Document layout detection data
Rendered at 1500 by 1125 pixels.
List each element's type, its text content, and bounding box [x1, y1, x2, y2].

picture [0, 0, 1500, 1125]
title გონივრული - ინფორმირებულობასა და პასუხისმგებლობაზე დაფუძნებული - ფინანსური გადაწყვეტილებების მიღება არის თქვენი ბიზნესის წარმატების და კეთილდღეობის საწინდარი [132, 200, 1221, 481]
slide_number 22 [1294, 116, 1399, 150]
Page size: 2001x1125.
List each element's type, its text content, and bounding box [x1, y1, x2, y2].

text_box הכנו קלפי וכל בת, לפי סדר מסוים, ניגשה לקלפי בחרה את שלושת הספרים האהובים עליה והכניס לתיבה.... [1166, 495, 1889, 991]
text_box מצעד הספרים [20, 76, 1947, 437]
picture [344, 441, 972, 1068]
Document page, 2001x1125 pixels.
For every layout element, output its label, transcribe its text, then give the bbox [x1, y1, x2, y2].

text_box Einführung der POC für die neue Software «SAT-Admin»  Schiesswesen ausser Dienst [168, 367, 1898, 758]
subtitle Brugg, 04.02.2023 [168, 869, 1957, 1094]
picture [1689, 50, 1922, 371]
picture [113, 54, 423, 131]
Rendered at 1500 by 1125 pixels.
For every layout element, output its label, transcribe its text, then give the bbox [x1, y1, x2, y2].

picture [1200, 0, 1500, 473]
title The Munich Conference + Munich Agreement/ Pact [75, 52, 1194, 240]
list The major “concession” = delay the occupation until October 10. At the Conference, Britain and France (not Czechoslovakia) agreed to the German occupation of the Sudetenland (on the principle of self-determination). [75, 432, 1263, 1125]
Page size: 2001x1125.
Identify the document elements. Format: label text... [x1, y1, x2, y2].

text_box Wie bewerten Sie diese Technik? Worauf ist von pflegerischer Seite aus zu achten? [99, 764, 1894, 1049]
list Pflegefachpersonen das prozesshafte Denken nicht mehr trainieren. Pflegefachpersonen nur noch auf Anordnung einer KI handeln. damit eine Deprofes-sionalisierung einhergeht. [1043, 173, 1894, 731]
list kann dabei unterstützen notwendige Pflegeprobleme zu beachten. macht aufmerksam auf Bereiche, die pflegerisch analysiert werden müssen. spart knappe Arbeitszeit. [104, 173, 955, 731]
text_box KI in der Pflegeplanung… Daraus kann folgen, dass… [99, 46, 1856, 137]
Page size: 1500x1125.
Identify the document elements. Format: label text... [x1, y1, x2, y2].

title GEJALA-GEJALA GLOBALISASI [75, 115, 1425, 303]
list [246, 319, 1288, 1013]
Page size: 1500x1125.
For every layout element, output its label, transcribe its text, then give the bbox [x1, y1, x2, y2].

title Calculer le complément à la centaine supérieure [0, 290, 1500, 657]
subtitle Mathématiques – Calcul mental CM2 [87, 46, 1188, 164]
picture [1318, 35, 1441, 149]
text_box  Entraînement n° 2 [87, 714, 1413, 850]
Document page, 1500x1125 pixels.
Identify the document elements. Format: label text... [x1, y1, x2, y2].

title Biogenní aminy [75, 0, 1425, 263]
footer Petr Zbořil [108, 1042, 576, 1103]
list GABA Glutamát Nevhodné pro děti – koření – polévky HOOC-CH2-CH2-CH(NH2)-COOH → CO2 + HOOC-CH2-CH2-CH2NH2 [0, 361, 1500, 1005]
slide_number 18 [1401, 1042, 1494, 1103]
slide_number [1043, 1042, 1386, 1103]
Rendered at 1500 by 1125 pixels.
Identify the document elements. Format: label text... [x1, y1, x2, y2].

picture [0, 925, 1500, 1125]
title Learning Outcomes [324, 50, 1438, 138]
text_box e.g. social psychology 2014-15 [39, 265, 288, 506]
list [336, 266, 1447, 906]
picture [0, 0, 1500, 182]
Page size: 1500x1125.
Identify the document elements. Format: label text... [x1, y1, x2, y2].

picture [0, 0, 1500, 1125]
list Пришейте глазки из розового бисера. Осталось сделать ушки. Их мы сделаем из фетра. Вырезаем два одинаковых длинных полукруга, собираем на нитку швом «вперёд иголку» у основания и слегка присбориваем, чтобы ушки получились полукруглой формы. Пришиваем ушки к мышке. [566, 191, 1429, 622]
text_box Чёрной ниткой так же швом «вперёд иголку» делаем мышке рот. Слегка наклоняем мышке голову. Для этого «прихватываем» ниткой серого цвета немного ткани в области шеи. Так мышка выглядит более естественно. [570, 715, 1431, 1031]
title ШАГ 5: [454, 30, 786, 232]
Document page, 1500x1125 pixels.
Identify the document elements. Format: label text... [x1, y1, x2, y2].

**WHAT YOU WILL DO:** Your answer must be an exact transcription of every record above.

**OUTPUT OF THE EXERCISE:**
Rendered at 1500 by 1125 pixels.
List each element's type, its text content, and bounding box [x1, y1, x2, y2].

picture [0, 0, 1500, 1125]
title გონივრული - ინფორმირებულობასა და პასუხისმგებლობაზე დაფუძნებული - ფინანსური გადაწყვეტილებების მიღება არის თქვენი ბიზნესის წარმატების და კეთილდღეობის საწინდარი [132, 200, 1221, 481]
slide_number 22 [1294, 116, 1399, 150]
Page size: 2001x1125.
List each element's type, its text content, and bounding box [x1, y1, x2, y2].

text_box הכנו קלפי וכל בת, לפי סדר מסוים, ניגשה לקלפי בחרה את שלושת הספרים האהובים עליה והכניס לתיבה.... [1166, 495, 1889, 991]
text_box מצעד הספרים [20, 76, 1947, 437]
picture [344, 441, 972, 1068]
Document page, 2001x1125 pixels.
For every layout element, output its label, transcribe its text, then give the bbox [x1, y1, x2, y2].

text_box Einführung der POC für die neue Software «SAT-Admin»  Schiesswesen ausser Dienst [168, 367, 1898, 758]
subtitle Brugg, 04.02.2023 [168, 869, 1957, 1094]
picture [1689, 50, 1922, 371]
picture [113, 54, 423, 131]
Rendered at 1500 by 1125 pixels.
For every layout element, output its label, transcribe its text, then give the bbox [x1, y1, x2, y2].

picture [1200, 0, 1500, 473]
title The Munich Conference + Munich Agreement/ Pact [75, 52, 1194, 240]
list The major “concession” = delay the occupation until October 10. At the Conference, Britain and France (not Czechoslovakia) agreed to the German occupation of the Sudetenland (on the principle of self-determination). [75, 432, 1263, 1125]
Page size: 2001x1125.
Identify the document elements. Format: label text... [x1, y1, x2, y2].

text_box Wie bewerten Sie diese Technik? Worauf ist von pflegerischer Seite aus zu achten? [99, 764, 1894, 1049]
list Pflegefachpersonen das prozesshafte Denken nicht mehr trainieren. Pflegefachpersonen nur noch auf Anordnung einer KI handeln. damit eine Deprofes-sionalisierung einhergeht. [1043, 173, 1894, 731]
list kann dabei unterstützen notwendige Pflegeprobleme zu beachten. macht aufmerksam auf Bereiche, die pflegerisch analysiert werden müssen. spart knappe Arbeitszeit. [104, 173, 955, 731]
text_box KI in der Pflegeplanung… Daraus kann folgen, dass… [99, 46, 1856, 137]
Page size: 1500x1125.
Identify the document elements. Format: label text... [x1, y1, x2, y2].

title GEJALA-GEJALA GLOBALISASI [75, 115, 1425, 303]
list [246, 319, 1288, 1013]
Page size: 1500x1125.
For every layout element, output its label, transcribe its text, then give the bbox [x1, y1, x2, y2].

title Calculer le complément à la centaine supérieure [0, 290, 1500, 657]
subtitle Mathématiques – Calcul mental CM2 [87, 46, 1188, 164]
picture [1318, 35, 1441, 149]
text_box  Entraînement n° 2 [87, 714, 1413, 850]
Document page, 1500x1125 pixels.
Identify the document elements. Format: label text... [x1, y1, x2, y2].

title Biogenní aminy [75, 0, 1425, 263]
footer Petr Zbořil [108, 1042, 576, 1103]
list GABA Glutamát Nevhodné pro děti – koření – polévky HOOC-CH2-CH2-CH(NH2)-COOH → CO2 + HOOC-CH2-CH2-CH2NH2 [0, 361, 1500, 1005]
slide_number 18 [1401, 1042, 1494, 1103]
slide_number [1043, 1042, 1386, 1103]
Rendered at 1500 by 1125 pixels.
Identify the document elements. Format: label text... [x1, y1, x2, y2].

picture [0, 925, 1500, 1125]
title Learning Outcomes [324, 50, 1438, 138]
text_box e.g. social psychology 2014-15 [39, 265, 288, 506]
list [336, 266, 1447, 906]
picture [0, 0, 1500, 182]
Page size: 1500x1125.
Identify the document elements. Format: label text... [x1, y1, x2, y2].

picture [0, 0, 1500, 1125]
list Пришейте глазки из розового бисера. Осталось сделать ушки. Их мы сделаем из фетра. Вырезаем два одинаковых длинных полукруга, собираем на нитку швом «вперёд иголку» у основания и слегка присбориваем, чтобы ушки получились полукруглой формы. Пришиваем ушки к мышке. [566, 191, 1429, 622]
text_box Чёрной ниткой так же швом «вперёд иголку» делаем мышке рот. Слегка наклоняем мышке голову. Для этого «прихватываем» ниткой серого цвета немного ткани в области шеи. Так мышка выглядит более естественно. [570, 715, 1431, 1031]
title ШАГ 5: [454, 30, 786, 232]
Document page, 1500x1125 pixels.
Identify the document elements. Format: label text... [x1, y1, x2, y2].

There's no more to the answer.